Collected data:

———

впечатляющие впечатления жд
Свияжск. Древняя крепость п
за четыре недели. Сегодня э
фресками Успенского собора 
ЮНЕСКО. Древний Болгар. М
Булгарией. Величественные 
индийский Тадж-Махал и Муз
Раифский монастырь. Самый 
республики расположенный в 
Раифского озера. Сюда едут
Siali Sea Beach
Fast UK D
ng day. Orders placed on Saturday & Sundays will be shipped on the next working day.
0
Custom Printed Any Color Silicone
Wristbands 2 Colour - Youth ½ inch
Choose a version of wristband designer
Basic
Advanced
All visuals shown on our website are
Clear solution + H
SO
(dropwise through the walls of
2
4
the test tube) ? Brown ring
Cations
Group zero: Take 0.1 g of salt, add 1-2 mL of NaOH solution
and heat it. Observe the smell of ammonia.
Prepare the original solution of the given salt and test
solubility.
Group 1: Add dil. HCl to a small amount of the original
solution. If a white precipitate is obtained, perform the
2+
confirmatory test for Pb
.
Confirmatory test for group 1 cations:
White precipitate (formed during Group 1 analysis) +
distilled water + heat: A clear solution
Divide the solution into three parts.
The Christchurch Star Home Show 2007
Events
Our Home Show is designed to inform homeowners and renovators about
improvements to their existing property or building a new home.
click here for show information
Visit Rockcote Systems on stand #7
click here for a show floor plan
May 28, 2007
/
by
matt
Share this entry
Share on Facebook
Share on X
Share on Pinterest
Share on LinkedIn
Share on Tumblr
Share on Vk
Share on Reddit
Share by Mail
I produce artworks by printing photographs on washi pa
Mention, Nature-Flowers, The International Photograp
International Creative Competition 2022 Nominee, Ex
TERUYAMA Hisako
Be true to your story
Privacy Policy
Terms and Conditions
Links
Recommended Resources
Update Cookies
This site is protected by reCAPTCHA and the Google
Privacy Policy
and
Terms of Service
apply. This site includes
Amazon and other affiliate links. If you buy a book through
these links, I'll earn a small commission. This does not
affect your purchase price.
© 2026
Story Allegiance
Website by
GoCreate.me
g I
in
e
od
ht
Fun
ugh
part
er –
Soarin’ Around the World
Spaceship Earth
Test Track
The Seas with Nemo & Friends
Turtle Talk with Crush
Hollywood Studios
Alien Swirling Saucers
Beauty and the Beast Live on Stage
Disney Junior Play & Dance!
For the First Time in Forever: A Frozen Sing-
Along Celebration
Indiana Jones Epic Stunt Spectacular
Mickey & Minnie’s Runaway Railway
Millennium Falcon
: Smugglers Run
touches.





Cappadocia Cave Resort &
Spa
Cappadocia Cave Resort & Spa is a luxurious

———

Look through the data above for the word "small". Report each line where it occurs.

Group 1: Add dil. HCl to a small amount of the original
these links, I'll earn a small commission. This does not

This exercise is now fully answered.